BEGIN Data records
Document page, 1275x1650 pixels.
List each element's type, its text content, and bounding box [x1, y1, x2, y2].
END Data records
BEGIN Data records
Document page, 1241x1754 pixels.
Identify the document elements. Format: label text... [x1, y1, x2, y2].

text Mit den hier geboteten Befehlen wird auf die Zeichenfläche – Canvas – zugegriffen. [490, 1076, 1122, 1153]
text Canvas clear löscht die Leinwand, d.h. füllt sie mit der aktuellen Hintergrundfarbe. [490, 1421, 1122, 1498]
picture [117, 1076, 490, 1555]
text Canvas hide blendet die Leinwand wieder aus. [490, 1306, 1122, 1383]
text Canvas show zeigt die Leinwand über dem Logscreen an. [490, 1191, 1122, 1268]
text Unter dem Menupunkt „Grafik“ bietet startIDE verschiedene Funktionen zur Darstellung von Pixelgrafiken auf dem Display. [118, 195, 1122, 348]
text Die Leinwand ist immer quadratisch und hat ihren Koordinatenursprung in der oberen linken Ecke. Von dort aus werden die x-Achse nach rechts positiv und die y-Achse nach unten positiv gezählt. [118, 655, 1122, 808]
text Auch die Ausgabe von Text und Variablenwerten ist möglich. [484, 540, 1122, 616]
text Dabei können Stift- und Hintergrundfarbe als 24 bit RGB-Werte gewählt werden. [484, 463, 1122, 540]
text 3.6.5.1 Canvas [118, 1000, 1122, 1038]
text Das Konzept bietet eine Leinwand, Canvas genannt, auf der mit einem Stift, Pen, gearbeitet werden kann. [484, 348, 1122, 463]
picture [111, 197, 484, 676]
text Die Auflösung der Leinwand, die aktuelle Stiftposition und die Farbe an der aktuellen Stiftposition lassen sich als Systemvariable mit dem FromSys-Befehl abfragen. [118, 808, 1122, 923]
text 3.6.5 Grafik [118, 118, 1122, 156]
END Data records
**What you need to do:**
Please rewrite the items from the line with "Document page, 1241x1754 pixels." to the line with "text Canvas hide", changing "Leinwand" to "Arbeitsfläche" and keeping everything else the same.

**Solution for this problem:**
Document page, 1241x1754 pixels.
Identify the document elements. Format: label text... [x1, y1, x2, y2].

text Mit den hier geboteten Befehlen wird auf die Zeichenfläche – Canvas – zugegriffen. [490, 1076, 1122, 1153]
text Canvas clear löscht die Arbeitsfläche, d.h. füllt sie mit der aktuellen Hintergrundfarbe. [490, 1421, 1122, 1498]
picture [117, 1076, 490, 1555]
text Canvas hide blendet die Arbeitsfläche wieder aus. [490, 1306, 1122, 1383]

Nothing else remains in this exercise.